☀️ AI Morning Minute: Recommender Systems
The invisible AI deciding what you see next
Every time Netflix suggests a show, Spotify queues a song, Amazon puts a product in front of you, or TikTok serves the next video, an AI made that choice. You didn’t search for it. You didn’t ask for it. A system studied your behavior and predicted what you’d want before you knew you wanted it. That system has a name.
What it means
A recommender system is an AI that filters and ranks content, products, or information based on what it predicts a specific user will find relevant. It works by analyzing patterns in your behavior (what you click, watch, buy, skip, and linger on) and comparing those patterns to millions of other users.

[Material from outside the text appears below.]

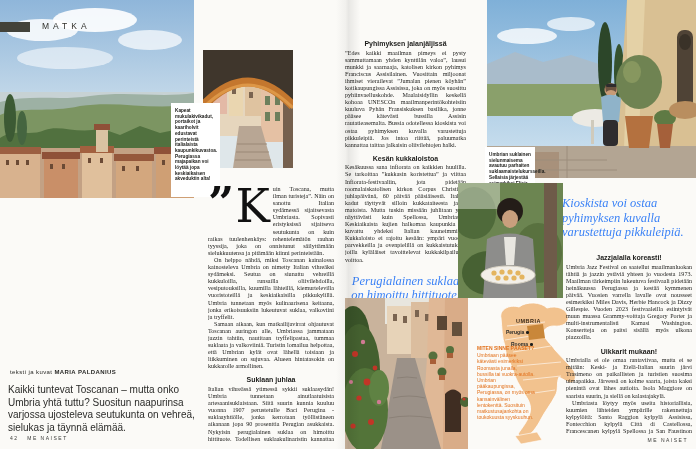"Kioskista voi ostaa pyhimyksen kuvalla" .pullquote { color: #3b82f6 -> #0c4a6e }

The two main approaches are collaborative filtering (people who liked what you liked also liked this) and content-based filtering (this item has features similar to items you’ve already chosen). Most modern systems blend both approaches with deep learning models that process hundreds of signals at once.
Why it matters
They drive a staggering share of what people consume. Netflix says 80% of the content people watch comes from its recommendation engine, not from searching. YouTube’s recommender drives over 70% of total watch time. Amazon attributes 35% of its revenue to recommendations. These systems aren’t a feature on top of the product. They are the product.
They shape opinions without looking like they’re doing it. A search engine responds to what you ask. A recommender system decides what you see without you asking. That makes them powerful in ways most people don’t think about. The content you’re shown shapes what you believe is popular, normal, and true. When the algorithm surfaces outrage content because it drives engagement, it’s not reflecting the world. It’s constructing one.
The EU AI Act now regulates them. Recommender systems on very large platforms (those with over 45 million monthly users in the EU) must offer at least one option that isn’t based on user profiling. That’s a direct response to concerns about filter bubbles, addiction loops, and the amplification of harmful content. Your TikTok feed is no longer just a product decision. It’s a regulated system.
Simple example
You walk into a bookstore and a clerk follows you around. They notice you picked up a thriller, glanced at a cookbook, and spent three minutes reading the back of a biography. The next time you walk in, they’ve rearranged your section of the store.
Thrillers are at eye level. A new biography is on the front table. The cookbook is gone because you didn’t buy it last time. You didn’t ask for any of this. The clerk just watched and adjusted. That’s a recommender system. It rearranges the store for every person who walks in, millions of times per second, based on what it thinks will keep you browsing.